Felipe Caffé e Liana Friedenbach
Local do crime Embu-Guaçu, SP
 Brasil
Data 1 a 5 de novembro de 2003
Vítimas Liana Friedenbach e Felipe Caffé
Réu(s) Paulo César da Silva Marques ("Pernambuco")
Roberto Aparecido Alves Cardoso ("Champinha")
Antônio Caetano
Antônio Matias
Agnaldo Pires

O Caso Liana Friedenbach e Felipe Caffé foi um crime ocorrido na zona rural de Embu-Guaçu, na Grande São Paulo, entre 1 e 5 de novembro de 2003, que causou profunda indignação na sociedade brasileira e reacendeu o debate a respeito da maioridade penal no Brasil.
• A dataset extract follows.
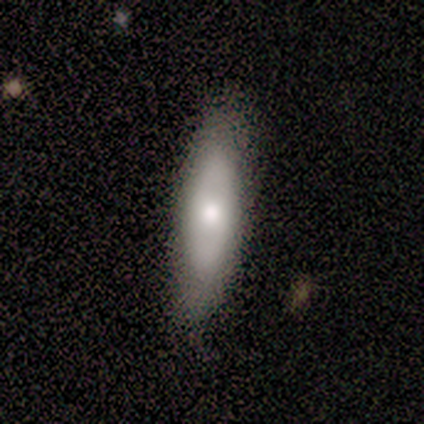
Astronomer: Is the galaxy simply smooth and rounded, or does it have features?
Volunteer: smooth — 80%.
O crime consistiu na tortura e assassinato do jovem Felipe Silva Caffé (19 anos) e da menor Liana Bei Friedenbach (16 anos) por quatro homens e um adolescente,[1] Liana Bei Friedenbach nasceu em São Paulo em 6 de maio de 1987 e foi assassinada em Juquitiba em 5 de novembro de 2003. Felipe Silva Caffé nasceu em 1 de julho de 1984 e foi assassinado em 2 de novembro de 2003. Liana era filha do advogado Ari Friedenbach.

Os assassinos foram presos alguns dias depois dos crimes. Em julho de 2006, Antonio Caetano da Silva, Agnaldo Pires e Antônio Mathias de Barros foram condenados pela Justiça a 124, 47 e 6 anos de prisão, respectivamente. Em novembro de 2007, Paulo César da Silva Marques, o "Pernambuco", foi condenado a 110 anos e 18 dias de prisão pelo assassinato. "Champinha", considerado o líder do bando, era menor de idade na época da morte do casal e foi internado na Unidade Experimental de Saúde da Unidade Tietê da Fundação Casa (antiga Febem), na Vila Maria, zona norte de São Paulo, onde permanece desde então.[2]

O crime[editar | editar código-fonte]

Os estudantes Liana Friedenbach, 16 anos, e Felipe Silva Caffé, 19, foram rendidos pelos criminosos enquanto acampavam em um sítio abandonado no município de Embu-Guaçu, na Grande São Paulo. O casal mentiu sobre a viagem para os pais. Liana havia dito que iria para Ilhabela com um grupo de jovens da comunidade israelita. A família de Felipe disse que sabia que o rapaz iria acampar, mas acreditava que ele estava com amigos.[3]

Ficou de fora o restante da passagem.